NEW YORK (Reuters) - A New York state appeals court ruled on Wednesday that Delta Air Lines Inc is liable for only $50 to a New York woman whose 8-week-old Savannah kitten suffered a broken hip while being shipped by the carrier to LaGuardia Airport.
The decision by the Appellate Division in Brooklyn reversed a lower court ruling that had favored the woman, who bought the kitten from a Florida breeder for $2,300.
It came two days after a 10-month-old puppy died on a United Airlines flight, after a flight attendant had ordered it stowed in the plane’s overhead bin.
Patricia Lentini, of Fresh Meadows, sought to have Delta cover surgery and other costs for her kitten Prince Maddox, who experienced great pain after she brought him home in August 2015, and whose injury was later diagnosed by a veterinarian.
Savannahs are an exotic hybrid breed resulting from a cross between a domestic Bengal cat and an African serval.
A lower court judge in November 2016 rejected a damages cap, saying Delta “wants it both ways: We will be paid to take care of your kitten as long as we transport it but we are absolving ourselves from any negligence in doing so. How convenient.”
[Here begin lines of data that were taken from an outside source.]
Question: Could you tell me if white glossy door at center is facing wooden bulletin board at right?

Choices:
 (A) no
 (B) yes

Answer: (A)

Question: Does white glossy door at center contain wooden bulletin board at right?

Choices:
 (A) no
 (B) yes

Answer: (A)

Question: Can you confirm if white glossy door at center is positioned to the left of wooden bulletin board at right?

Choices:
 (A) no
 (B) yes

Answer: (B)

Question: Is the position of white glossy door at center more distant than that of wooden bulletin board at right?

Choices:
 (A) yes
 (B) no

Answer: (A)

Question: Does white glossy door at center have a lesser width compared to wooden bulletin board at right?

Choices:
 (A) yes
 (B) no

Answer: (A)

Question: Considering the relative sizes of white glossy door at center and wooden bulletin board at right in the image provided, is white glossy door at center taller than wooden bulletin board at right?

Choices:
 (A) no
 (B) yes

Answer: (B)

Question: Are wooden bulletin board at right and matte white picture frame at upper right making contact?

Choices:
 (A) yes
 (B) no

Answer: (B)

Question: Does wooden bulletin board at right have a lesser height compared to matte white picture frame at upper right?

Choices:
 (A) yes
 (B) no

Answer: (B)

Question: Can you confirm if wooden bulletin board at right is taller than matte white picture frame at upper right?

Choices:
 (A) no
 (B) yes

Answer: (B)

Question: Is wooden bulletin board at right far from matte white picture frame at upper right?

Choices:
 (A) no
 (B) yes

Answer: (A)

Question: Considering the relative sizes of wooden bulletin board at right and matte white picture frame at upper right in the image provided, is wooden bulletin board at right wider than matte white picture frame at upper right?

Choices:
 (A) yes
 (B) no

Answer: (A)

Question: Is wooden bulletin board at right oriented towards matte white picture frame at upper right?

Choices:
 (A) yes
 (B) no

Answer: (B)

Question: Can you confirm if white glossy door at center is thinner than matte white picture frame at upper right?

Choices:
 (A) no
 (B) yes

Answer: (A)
But the four-judge appeals court said the “air waybill” for shipping the kitten via Delta’s cargo service limited the Atlanta-based carrier’s liability, and Lentini did not buy or show she was prohibited from buying more coverage.
The court also said the federal Airline Deregulation Act of 1979 preempted potential claims under state law.
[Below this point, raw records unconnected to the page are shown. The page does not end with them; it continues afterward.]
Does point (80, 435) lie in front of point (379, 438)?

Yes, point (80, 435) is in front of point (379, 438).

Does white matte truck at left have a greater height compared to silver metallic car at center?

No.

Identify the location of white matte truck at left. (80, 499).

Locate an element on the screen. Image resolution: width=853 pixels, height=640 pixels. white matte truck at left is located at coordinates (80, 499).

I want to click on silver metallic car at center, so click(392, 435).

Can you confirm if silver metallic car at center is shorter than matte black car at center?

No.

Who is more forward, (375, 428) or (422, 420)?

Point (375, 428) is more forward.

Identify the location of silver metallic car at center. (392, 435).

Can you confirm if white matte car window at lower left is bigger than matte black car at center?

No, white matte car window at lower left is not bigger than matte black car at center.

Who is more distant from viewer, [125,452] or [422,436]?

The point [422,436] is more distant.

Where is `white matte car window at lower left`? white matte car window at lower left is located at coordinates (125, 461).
“It’s very surprising,” Lentini’s lawyer René Myatt said by telephone. “The average person would not know contract law before putting her pet on a plane. It’s not like she’ll say she needs to check with her lawyer first.”
Myatt plans to discuss legal options with her client, and said Prince Maddox still walks with a limp.
Delta did not immediately respond to a request for comment.